Between this and the inferior Little Birds, Sky Atlantic, where I Hate Suzie ended up, is becoming something of a coveted space for female-led stories. And why not? This one is excellently funny, but also sharply incisive (it comes from the writer of HBO’s Succession, after all), taking perfect aim at celebrity culture and the media establishment, and featuring a performance from Billie Piper as the titular Suzie Pickles that dances along a fine line between boundlessly charismatic and devastatingly self-indulgent. Even that, though, is a cutting critique of how fame stoops those forced to shoulder its upsides – especially as children.

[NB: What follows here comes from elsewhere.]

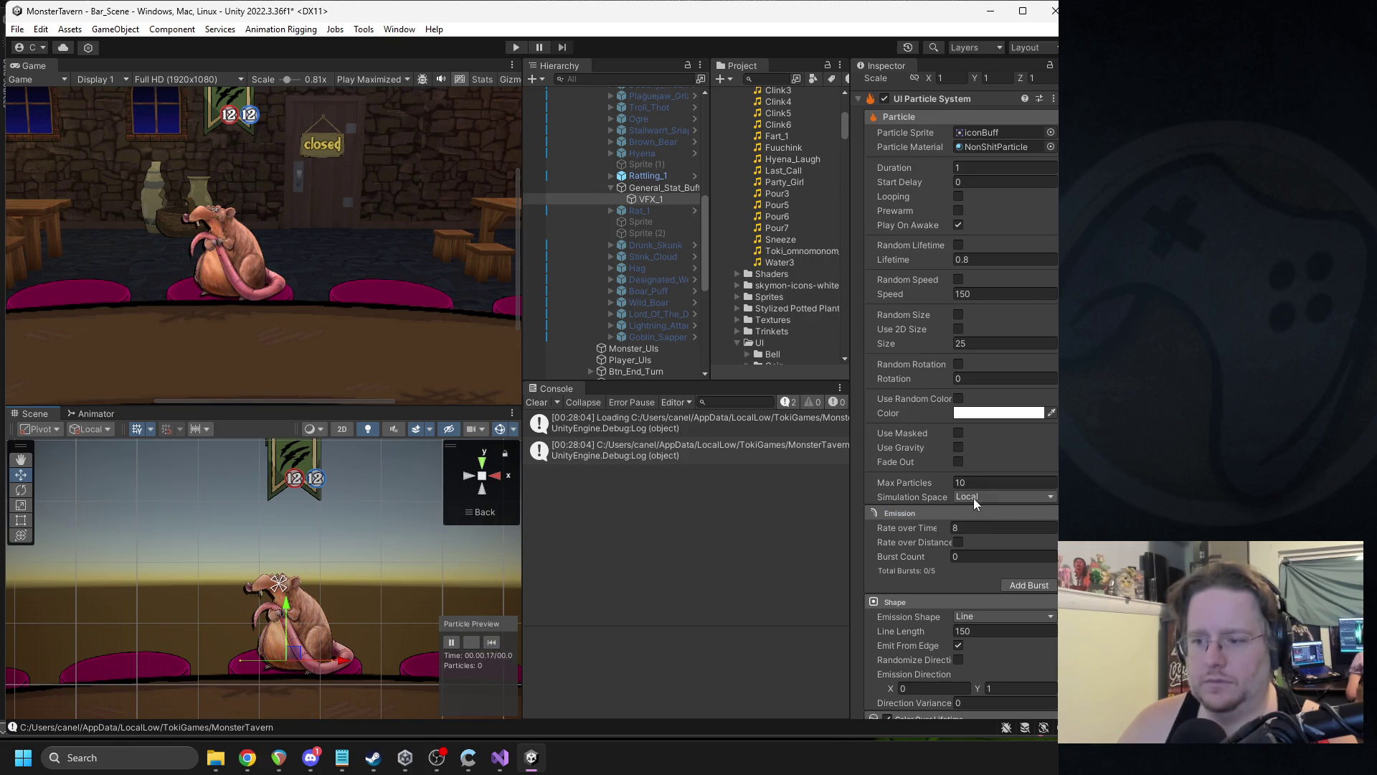
- Try a 0.5 duration, restore it to 1 with lifetime 0.5, and duplicate VFX_1
{"action": "scroll", "coordinate": [970, 462], "scroll_direction": "down", "scroll_amount": 3}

A case of arrested development and poor impulse control, then, is only to be expected from Suzie, who is finally looking at a career resurgence two decades after her childhood success but is confronted with the nude leak only moments after being cast as a Disney princess. The first episode is a maelstrom of escalating paranoia and despair that rests halfway between an outright comedy – including explosive diarrhea – and a surrealist horror, before building to a striking musical soliloquy, proving that I Hate Suzie has little interest in convention. Suzie’s manager and bestie Naomi (Leila Farzad) has some real zingers, especially those aimed in the direction of Suzie’s husband, Cob (Daniel Ings), whose increasing understanding of what’s happening parallels Suzie’s determined – and ultimately fruitless – attempts at keeping it under wraps; for reasons that extend beyond just a violation of her personal privacy.

To some extent, Billie Piper is playing herself here, though admittedly in a stylized and played-up popular culture that makes a mockery of the idea of celebrity but hones right in on its consequences, especially how they manifest for women. That claustrophobic opener and the many times it focuses on Suzie in close-up as she frantically watches the eyes of her guests dart from their phones to her and back again is a masterful summarization of how quickly and completely the internet and a 24-hour news cycle can disseminate a person’s private life – and how readily the general public will judge them for daring to have parts of their life that aren’t for public consumption.

By violating the conventions of genre and constantly hurtling off in new, unexpected directions, I Hate Suzie is making its story of violated consent an exercise in a different kind of trust; are we, as an audience, willing to let Prebble and Piper take us somewhere challenging and creative? We should be, and I hope enough of us are that whatever Prebble does next has no problems finding a home.